Florida has long been a battleground state in presidential elections, with Hispanic voters playing a growing role in determining the outcome of the state’s presidential vote. Hispanic voters this year make up an even larger share of the state’s registered voters than in past years, but the profile of the Latino electorate has shifted over the past decade or so, according to a Pew Research Center analysis of state voter registration data.
In 2014, 4.8 million Hispanics lived in Florida, making it the third-largest Hispanic population in the nation, behind California and Texas. It is also growing faster than Florida’s population.
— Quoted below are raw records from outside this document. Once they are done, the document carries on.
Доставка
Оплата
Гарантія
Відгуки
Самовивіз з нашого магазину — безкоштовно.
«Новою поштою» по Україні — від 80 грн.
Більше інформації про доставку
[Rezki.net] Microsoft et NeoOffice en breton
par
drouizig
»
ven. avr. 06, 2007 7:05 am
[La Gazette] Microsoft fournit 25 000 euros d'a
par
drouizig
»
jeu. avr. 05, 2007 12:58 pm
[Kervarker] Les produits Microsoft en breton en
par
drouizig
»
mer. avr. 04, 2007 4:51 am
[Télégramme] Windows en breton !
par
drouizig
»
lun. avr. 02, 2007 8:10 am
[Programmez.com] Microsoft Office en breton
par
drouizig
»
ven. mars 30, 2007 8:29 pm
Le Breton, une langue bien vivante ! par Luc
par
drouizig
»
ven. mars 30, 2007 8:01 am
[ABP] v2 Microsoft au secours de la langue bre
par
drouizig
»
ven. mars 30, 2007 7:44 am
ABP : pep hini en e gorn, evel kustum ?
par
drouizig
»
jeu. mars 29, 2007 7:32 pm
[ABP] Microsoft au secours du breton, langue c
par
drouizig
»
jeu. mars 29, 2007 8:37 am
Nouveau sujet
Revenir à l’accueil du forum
Today 24% of Floridians are Hispanic, up from 17% in 2000. Overall, 1.8 million Hispanics were registered to vote in Florida as of February 2016, according to the state’s Division of Elections.
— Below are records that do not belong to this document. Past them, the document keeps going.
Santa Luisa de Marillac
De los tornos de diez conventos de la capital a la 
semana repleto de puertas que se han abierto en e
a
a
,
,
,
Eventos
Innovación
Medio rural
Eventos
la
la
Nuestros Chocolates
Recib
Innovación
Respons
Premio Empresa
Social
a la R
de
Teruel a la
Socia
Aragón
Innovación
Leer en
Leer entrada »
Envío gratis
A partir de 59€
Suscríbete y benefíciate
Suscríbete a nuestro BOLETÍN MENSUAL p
Among all Floridians, registered Democrats outnumber Republicans in 2016. This is due in part to Hispanics, who accounted for 88% of growth in the number of registered Democrats between 2006 and 2016. During this time, the number of Hispanic registered voters increased by 61%, while the number of Hispanics identifying as Democrats increased by 83% and those having no party affiliation increased by 95%. The number of Hispanic Republican registered voters has grown too – but much more slowly (just 16%). As a result, among Hispanic registered voters in 2016, 678,000 were registered as Democrats, 610,000 indicated no party affiliation and 479,000 were registered as Republicans. (It’s worth noting that not all registered voters cast a ballot, and voter turnout has a large impact in swing states like Florida.)
However, in Miami-Dade County – home to 46% of the nation’s Cuban-American population – Republicans still outnumber Democrats among Hispanic registered voters. In 2016, there were 260,000 Republicans and 213,000 Democrats, both decreases of about 5,000 from 2014. But even in this Cuban stronghold, statewide trends hold true. Among Hispanic registered voters between 2006 and 2016, the number of Democrats increased 62% while the number of Republican registered voters was flat.
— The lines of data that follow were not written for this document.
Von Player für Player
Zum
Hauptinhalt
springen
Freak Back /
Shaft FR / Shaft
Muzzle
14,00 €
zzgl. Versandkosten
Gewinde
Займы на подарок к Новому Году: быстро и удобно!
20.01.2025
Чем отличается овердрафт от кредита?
In Florida’s two other counties with large Latino populations – Broward (north of Miami) and Orange (Orlando) – Latino registered voters have leaned more Democratic than the state, but the trend toward more registering as Democrats or professing no party identification applies there as well.
On the other, Cuban Americans and their politics are also changing. This group increasingly leans toward the Democratic Party as more are born in the U.S. In addition, due to an influx of Cuban immigrants since 1990, a sizable majority of Cuban Americans today say they have at least some common values with people living in Cuba.